PR

 ヤマハ発動機が4輪車開発を断念した。2013年に4輪車事業への参入を表明して研究を進めてきたが、新構造の車体の量産化や採算性の課題を解決できなかった(図1)。2018年12月に開いた新中期経営計画の発表会で、同社社長の日髙祥博氏が明かした。

図1 4輪車事業への参入表明から約5年で「凍結」を決断
図1 4輪車事業への参入表明から約5年で「凍結」を決断
2013年以降、3度の「東京モーターショー」でコンセプト車を披露してきた。当初は2020年までに量産する計画だったが、2017年12月に当時社長だった柳弘之氏が計画を見直した。
[画像のクリックで拡大表示]

 「正直ホッとした。強豪ひしめく4輪車市場で戦うのは相当厳しいと思っていた」。4輪断念の一報を聞いたヤマハ発動機の社員はこう漏らす。参入表明から5年をかけても量産のメドが立たず、主力の2輪車事業でもやるべきことは多い。ロボティクスや農業、医療など新たな成長の芽も育ち始めていた注1)

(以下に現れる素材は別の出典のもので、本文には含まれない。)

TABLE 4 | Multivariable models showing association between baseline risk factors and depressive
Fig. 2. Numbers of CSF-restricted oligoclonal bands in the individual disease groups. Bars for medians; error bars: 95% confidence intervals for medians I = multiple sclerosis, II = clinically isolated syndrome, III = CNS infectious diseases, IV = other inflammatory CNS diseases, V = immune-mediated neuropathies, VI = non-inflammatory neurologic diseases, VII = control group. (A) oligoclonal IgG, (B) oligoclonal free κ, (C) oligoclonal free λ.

注1)ヤマハ発動機は2021年3月までの新中期経営計画を策定した。2輪車以外のロボティクスや農業、医療などの成長を見通し、売上高は2018年度(2018年4月~2019年3月)比で約2割増の2兆円を目指す。連結営業利益は同約2.5割増の1800億円を狙う。売上高営業利益率は同0.3ポイント伸ばして9.0%とする目標を掲げる。

 悲願だった4輪参入─。日髙氏は2018年1月に社長に就任し、「普通乗用車の領域に事業として進んでいくのは、いったんフリーズ(凍結)する」決断を下した(図2)。堅実路線を選んだ。既に開発チームは解散。英国拠点で研究してきたメンバーは帰国している。

図2 ヤマハ発動機社長の日髙祥博氏
図2 ヤマハ発動機社長の日髙祥博氏
2018年12月11日に同社が開いた新中期経営計画の発表会で説明した。